Hugo uses Blackfriday for markdown processing. I am not familiar with what characters are commonly escaped by markdown processors, but if you think that Blackfriday should handle this differently, create an issue there.
The dollar sign has no special meaning in Markdown, and Markdown does not recognize the escaping of it.
Bottom line: this isn’t a Hugo problem. Hugo is accurately rendering what you’re sending it.
Indeed. I found that thread as well before posting here. It appears that MultiMarkdown supports LaTeX style dollar sign delimiters for mathematical expressions (https://fletcher.github.io/MultiMarkdown-5/math.html) , which - I’m guessing - is why Prettier escapes them. So I’m thinking that’s where the core of the issue is to be located.
The reason why I posted here was to see whether anyone had similar experiences and maybe found a solution that didn’t include outright disabling Prettier for Markdown files in Hugo projects :).
I can’t for the life of me find a work-around for this other than telling my code editor I’m not working with Markdown when I have a $ in my prose, which leads to a whole host of other issues. This is directly tied to Prettier, not Hugo or Black Friday.
Maybe I’m wrong. I just went to comment on an issue on Prettier’s GitHub. GitHub Markdown seems to ignore a leading backslash… when it encounters \$ it renders $.

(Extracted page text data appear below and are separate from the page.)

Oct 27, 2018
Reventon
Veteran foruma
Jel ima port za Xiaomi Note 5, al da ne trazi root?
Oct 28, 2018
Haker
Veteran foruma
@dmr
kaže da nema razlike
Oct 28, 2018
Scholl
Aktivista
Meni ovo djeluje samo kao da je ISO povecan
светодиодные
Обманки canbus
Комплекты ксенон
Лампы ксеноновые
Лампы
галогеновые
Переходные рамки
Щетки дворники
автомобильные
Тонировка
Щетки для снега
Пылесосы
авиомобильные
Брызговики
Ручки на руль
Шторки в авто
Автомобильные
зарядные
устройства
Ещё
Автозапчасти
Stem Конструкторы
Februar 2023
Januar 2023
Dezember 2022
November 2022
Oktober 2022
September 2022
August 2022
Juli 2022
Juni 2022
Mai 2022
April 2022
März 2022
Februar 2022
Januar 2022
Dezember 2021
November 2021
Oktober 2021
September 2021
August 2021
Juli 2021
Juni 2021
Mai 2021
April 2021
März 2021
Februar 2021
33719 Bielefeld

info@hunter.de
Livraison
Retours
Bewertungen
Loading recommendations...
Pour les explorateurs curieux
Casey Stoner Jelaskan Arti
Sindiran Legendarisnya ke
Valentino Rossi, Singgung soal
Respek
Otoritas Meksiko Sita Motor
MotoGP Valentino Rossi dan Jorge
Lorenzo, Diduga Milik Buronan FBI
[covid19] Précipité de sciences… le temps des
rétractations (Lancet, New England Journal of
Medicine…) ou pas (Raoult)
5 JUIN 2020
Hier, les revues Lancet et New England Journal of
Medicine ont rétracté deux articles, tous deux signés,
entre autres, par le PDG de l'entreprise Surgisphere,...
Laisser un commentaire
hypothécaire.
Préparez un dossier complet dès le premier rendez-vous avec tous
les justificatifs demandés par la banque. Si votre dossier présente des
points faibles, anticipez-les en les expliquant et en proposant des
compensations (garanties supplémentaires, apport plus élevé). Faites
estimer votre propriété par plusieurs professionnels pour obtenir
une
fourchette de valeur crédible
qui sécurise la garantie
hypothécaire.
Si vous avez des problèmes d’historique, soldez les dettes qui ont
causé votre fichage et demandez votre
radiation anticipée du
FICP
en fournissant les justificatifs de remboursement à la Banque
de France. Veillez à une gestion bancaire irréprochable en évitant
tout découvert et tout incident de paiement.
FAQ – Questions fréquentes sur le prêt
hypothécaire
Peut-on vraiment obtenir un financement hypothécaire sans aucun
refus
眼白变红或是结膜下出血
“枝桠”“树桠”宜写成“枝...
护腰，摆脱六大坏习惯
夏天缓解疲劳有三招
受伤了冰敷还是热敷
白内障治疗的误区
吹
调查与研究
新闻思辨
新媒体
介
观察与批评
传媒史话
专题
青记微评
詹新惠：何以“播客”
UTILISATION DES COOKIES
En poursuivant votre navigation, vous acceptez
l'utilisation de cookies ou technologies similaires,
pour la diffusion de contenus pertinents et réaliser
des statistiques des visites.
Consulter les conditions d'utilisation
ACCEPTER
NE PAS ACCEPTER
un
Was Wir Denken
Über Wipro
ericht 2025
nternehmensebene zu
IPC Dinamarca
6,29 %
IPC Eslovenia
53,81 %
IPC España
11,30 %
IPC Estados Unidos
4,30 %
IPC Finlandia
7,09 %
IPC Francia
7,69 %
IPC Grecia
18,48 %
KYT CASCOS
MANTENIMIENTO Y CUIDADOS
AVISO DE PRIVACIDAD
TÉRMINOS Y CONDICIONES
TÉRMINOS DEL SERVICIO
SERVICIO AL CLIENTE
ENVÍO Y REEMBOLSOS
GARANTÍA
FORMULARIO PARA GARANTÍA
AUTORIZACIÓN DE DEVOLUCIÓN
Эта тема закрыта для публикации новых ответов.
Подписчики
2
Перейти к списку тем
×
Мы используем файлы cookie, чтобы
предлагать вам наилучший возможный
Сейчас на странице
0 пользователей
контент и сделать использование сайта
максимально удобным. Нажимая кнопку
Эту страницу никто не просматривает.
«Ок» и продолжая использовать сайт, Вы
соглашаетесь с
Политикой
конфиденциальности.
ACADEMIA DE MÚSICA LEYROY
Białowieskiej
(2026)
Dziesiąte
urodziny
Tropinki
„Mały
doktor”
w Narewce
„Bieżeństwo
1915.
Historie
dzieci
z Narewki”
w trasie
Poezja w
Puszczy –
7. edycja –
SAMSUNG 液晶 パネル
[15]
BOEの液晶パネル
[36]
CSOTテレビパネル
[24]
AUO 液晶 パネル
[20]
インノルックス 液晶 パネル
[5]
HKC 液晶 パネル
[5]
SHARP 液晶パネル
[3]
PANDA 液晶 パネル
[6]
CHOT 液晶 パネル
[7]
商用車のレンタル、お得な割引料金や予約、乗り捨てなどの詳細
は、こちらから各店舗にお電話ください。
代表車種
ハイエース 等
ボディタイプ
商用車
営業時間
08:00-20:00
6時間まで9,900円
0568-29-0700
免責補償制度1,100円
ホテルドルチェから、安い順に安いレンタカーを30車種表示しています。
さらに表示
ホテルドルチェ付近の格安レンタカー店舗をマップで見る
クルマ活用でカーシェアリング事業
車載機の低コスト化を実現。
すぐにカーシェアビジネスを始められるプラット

For now I guess I’ll disable prettier for Markdown files
Markdown has never really had a full-blown spec, so I’m not surprised when different renderers do different things. However, I did see that the CommonMark spec (assumed to be eventual successor of Markdown) does define a dollar sign as a valid escape sequence.
So, I expect this will eventually be supported in Hugo. I haven’t verified this, but I believe Blackfriday v2 is aiming at CommonMark compliance. Hugo uses Blackfriday v1. See our discussion on moving to BFv2 for more about this topic.